Chandra X-ray observatory captures light in blue and white apart from the X-ray wavelength, the Hubble Space Telescope contributes the purple hues in the image, and the Spitzer Space Telescope provides the pinks.
The extent of X-rays seen in this image is smaller because of "extremely energetic electrons" that emit X-rays radiate their energy faster than low energy electrons that emit optically visible light as well as infrared.
NASA reports that the Crab Nebula is one of the first objects in space that the Chandra examined since its launch almost 20 years ago. Chandra was launched in 1999 by a Space Shuttle Columbia mission and has, since been studying the universe with keen precision.
The Crab Nebula is an interesting celestial object. It is, according to NASA, one of the few cases where there is actual evidence of when a star exploded and continuous record of it has been kept.
There were reports of a "new star" appearing in the night sky in the direction of the constellation Taurus, from several countries around the world. These reports were found as early as 1054 AD, says NASA.
Since then, the Crab Nebula has been the subject of study and speculation for centuries. Today, there is a lot that is known about this celestial object. The Crab Nebula is powered by a pulsar –a fast-spinning, highly magnetized neutron star– the result of a once massive star that ran out of nuclear fuel, leading to its collapse.
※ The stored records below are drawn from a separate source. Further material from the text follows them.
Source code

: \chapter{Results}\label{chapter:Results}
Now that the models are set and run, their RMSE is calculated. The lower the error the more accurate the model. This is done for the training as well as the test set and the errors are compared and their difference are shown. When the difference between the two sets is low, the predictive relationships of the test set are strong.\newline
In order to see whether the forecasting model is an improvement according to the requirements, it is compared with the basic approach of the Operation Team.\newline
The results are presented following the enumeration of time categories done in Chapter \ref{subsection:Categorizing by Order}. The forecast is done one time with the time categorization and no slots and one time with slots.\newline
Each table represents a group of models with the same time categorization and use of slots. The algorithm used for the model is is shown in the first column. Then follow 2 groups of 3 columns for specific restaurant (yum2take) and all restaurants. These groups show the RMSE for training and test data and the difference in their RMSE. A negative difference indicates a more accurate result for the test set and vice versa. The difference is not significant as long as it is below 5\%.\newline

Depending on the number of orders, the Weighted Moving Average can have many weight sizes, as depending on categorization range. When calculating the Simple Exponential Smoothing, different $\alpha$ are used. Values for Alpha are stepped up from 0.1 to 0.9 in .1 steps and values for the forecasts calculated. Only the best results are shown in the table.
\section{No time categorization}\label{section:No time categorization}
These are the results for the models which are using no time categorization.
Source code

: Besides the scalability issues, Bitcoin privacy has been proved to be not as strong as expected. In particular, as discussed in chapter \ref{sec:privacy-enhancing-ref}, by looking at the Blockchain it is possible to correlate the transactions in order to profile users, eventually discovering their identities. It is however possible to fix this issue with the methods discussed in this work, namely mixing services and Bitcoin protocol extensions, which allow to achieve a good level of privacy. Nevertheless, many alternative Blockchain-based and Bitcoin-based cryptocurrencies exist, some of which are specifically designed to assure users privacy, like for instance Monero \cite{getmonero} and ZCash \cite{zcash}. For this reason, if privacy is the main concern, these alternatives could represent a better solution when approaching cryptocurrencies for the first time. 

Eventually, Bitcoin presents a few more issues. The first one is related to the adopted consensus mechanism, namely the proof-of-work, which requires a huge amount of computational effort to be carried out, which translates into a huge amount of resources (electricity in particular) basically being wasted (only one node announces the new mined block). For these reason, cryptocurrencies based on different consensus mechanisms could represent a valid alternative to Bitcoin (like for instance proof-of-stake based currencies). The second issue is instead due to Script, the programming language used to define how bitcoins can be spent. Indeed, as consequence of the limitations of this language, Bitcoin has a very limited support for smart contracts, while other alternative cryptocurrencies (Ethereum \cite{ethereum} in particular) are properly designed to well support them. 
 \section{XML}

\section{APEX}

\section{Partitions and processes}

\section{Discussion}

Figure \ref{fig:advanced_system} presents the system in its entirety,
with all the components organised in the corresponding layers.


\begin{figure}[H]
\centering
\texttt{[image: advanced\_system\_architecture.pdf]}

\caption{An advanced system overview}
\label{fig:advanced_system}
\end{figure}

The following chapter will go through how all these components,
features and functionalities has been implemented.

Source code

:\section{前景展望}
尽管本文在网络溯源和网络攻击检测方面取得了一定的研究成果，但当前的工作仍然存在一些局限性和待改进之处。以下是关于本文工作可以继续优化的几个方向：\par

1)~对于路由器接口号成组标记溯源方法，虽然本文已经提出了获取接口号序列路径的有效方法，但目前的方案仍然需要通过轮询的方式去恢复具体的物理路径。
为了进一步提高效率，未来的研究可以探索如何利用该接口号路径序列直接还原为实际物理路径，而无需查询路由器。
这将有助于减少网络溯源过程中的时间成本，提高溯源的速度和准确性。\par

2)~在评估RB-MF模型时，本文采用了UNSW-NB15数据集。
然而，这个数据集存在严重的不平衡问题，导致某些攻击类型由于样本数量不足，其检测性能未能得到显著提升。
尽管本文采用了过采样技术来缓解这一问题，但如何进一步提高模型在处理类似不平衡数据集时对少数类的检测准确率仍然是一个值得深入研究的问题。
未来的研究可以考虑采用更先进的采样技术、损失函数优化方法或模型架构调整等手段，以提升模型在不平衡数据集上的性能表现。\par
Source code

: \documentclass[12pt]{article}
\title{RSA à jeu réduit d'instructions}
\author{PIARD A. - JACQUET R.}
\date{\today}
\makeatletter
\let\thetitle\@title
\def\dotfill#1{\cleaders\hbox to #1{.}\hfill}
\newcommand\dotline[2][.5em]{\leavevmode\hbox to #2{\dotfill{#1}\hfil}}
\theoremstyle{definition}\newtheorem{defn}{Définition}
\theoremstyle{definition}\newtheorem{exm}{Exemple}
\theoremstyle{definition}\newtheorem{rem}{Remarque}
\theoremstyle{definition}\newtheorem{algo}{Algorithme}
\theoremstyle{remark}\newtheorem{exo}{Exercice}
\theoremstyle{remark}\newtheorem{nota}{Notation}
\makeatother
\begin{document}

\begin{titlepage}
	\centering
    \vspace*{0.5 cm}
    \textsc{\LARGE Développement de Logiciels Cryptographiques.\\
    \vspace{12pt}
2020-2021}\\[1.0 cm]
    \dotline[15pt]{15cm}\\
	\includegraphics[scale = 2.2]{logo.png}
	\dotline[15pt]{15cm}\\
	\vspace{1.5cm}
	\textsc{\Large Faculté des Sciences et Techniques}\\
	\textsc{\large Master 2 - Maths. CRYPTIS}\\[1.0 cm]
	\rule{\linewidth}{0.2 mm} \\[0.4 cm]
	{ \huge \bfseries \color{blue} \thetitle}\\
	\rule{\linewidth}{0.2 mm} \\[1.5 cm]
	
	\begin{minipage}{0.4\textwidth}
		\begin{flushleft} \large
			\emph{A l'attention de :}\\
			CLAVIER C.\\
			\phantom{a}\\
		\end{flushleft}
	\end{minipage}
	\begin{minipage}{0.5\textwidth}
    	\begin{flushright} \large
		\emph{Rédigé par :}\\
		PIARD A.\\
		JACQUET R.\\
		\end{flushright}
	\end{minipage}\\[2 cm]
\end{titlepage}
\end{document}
As a result, there is now a rapidly spinning core with a strong magnetic field that generates an "intense electromagnetic field that creates jets of matter and anti-matter moving away from both the north and south poles of the pulsar, and an intense wind flowing out in the equatorial direction," notes the NASA release.
This image is a composite that NASA says adds to a legacy of scientific study that is now almost 20 years old.